All pictures must be left out as you transcribe the lines from the first line of the data to the line containing "Document page, 1500x1125 pixels.", both included.

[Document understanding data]
════════════════════
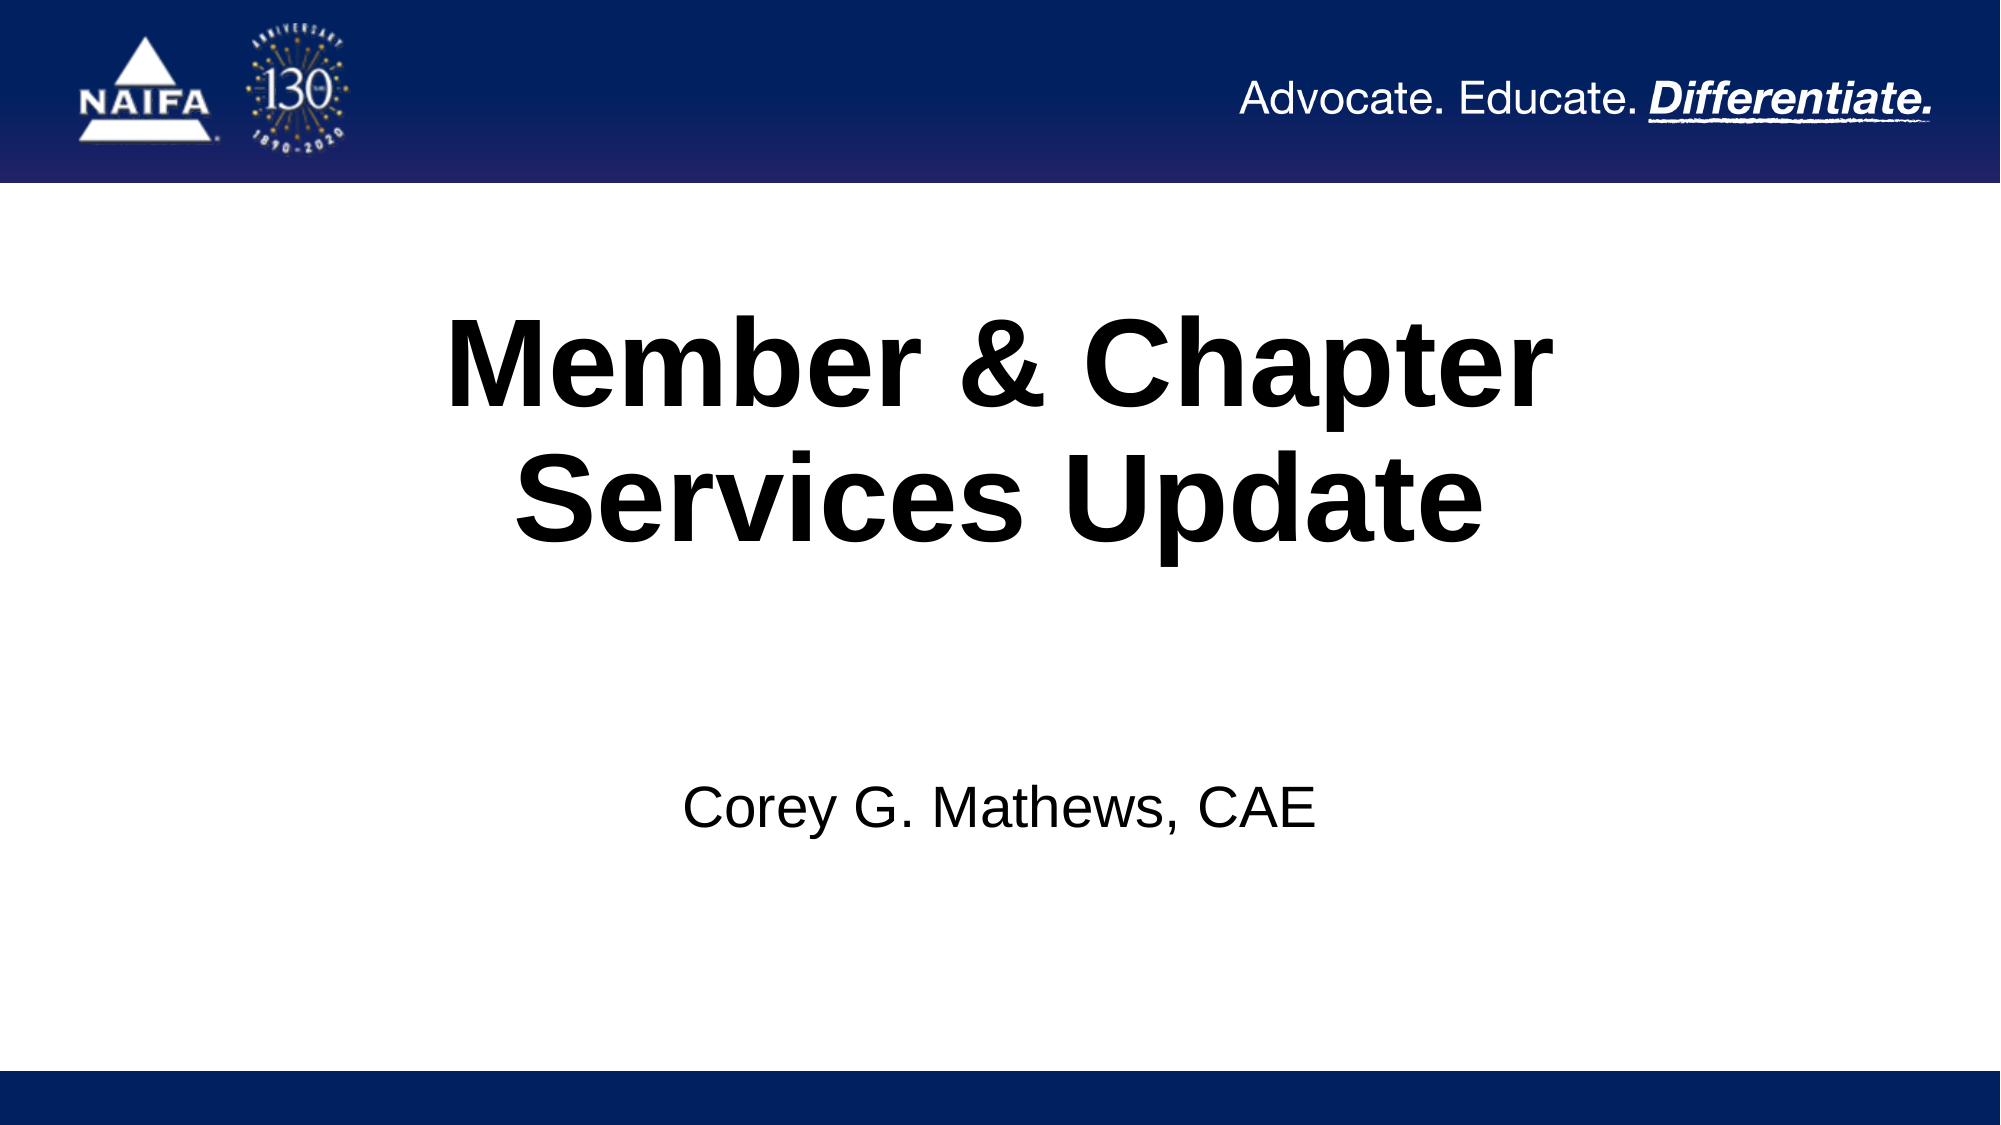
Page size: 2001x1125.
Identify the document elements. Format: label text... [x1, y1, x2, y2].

picture [1239, 80, 1931, 124]
text_box Corey G. Mathews, CAE [619, 726, 1381, 1125]
picture [69, 0, 358, 197]
title Member & Chapter Services Update [215, 184, 1785, 577]
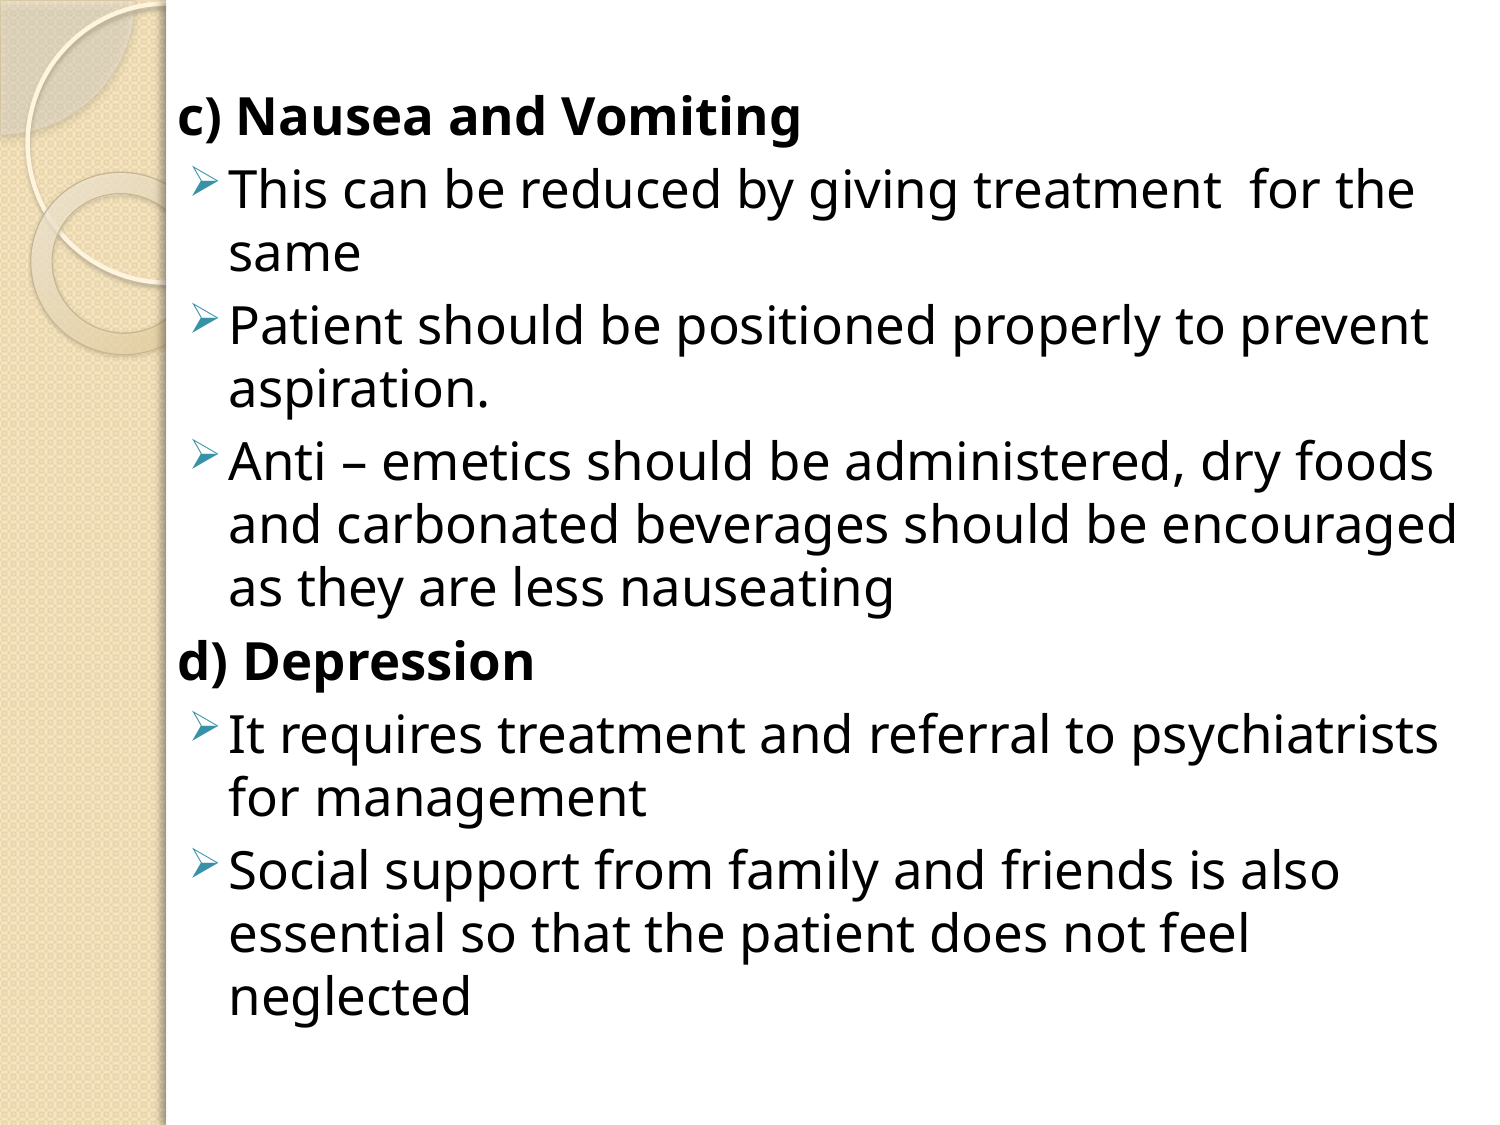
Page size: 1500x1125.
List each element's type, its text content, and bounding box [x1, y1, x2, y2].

list c) Nausea and Vomiting This can be reduced by giving treatment for the same Patient should be positioned properly to prevent aspiration. Anti – emetics should be administered, dry foods and carbonated beverages should be encouraged as they are less nauseating d) Depression It requires treatment and referral to psychiatrists for management Social support from family and friends is also essential so that the patient does not feel neglected [162, 75, 1488, 1038]
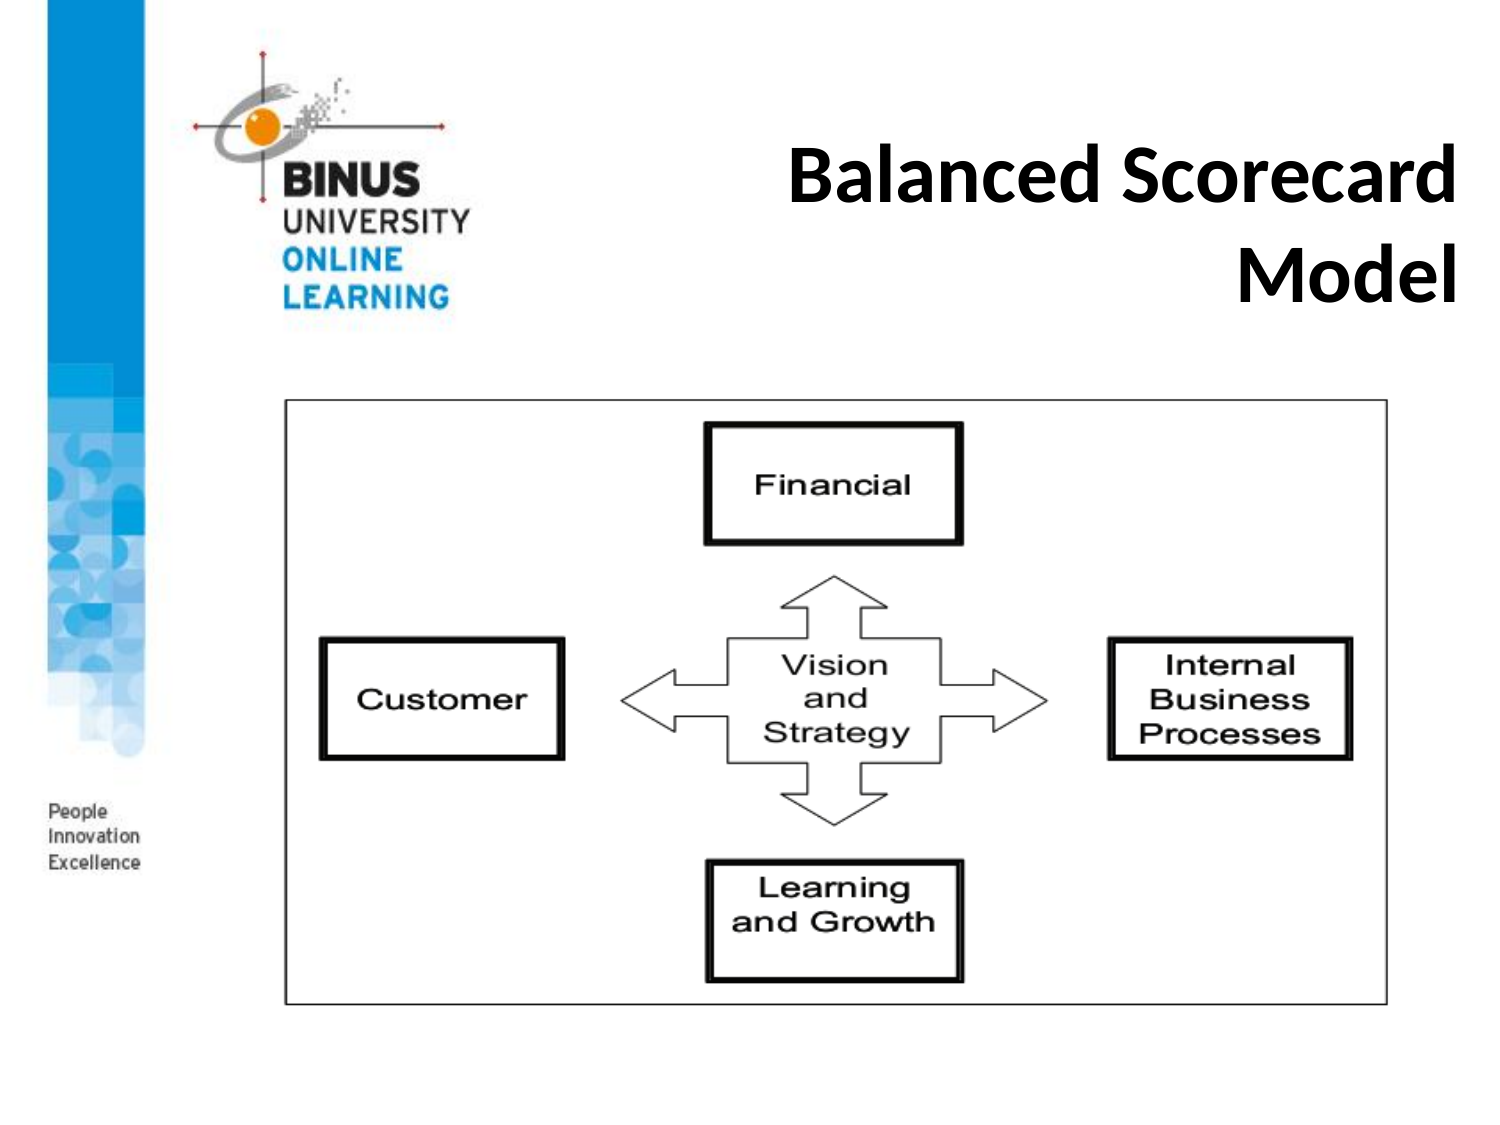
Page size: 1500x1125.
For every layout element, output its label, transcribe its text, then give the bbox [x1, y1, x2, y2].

title Balanced Scorecard Model [549, 125, 1475, 313]
picture [0, 0, 1500, 1125]
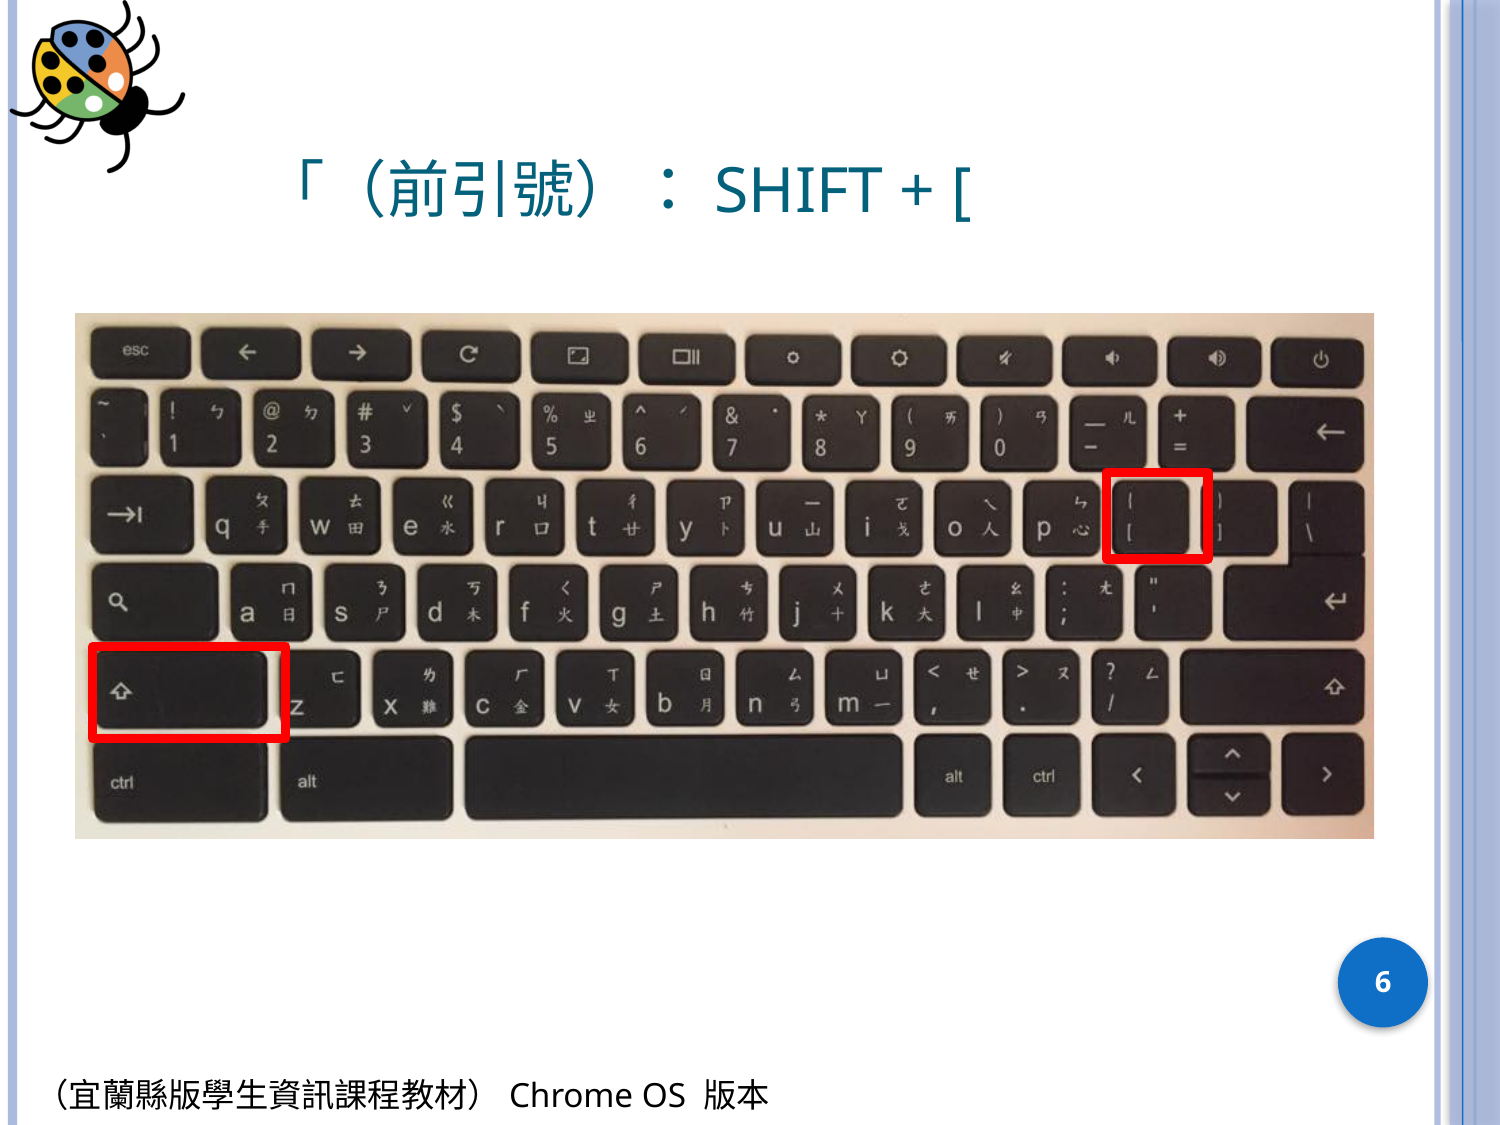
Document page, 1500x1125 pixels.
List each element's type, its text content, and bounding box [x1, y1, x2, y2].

title 「（前引號）：shift + [ [75, 45, 1300, 233]
slide_number 6 [1333, 940, 1434, 1027]
picture [0, 0, 169, 176]
picture [74, 312, 1375, 840]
════════════════════
**Exercise response**:
Page size: 2001x1125.
Identify the document elements. Format: label text... [x1, y1, x2, y2].

picture [1239, 80, 1931, 124]
text_box Corey G. Mathews, CAE [619, 726, 1381, 1125]
picture [69, 0, 358, 197]
title Member & Chapter Services Update [215, 184, 1785, 577]
Page size: 1500x1125.
List each element's type, its text content, and bounding box [x1, y1, x2, y2].

list c) Nausea and Vomiting This can be reduced by giving treatment for the same Patient should be positioned properly to prevent aspiration. Anti – emetics should be administered, dry foods and carbonated beverages should be encouraged as they are less nauseating d) Depression It requires treatment and referral to psychiatrists for management Social support from family and friends is also essential so that the patient does not feel neglected [162, 75, 1488, 1038]
Page size: 1500x1125.
For every layout element, output its label, transcribe its text, then give the bbox [x1, y1, x2, y2].

title Balanced Scorecard Model [549, 125, 1475, 313]
picture [0, 0, 1500, 1125]
Document page, 1500x1125 pixels.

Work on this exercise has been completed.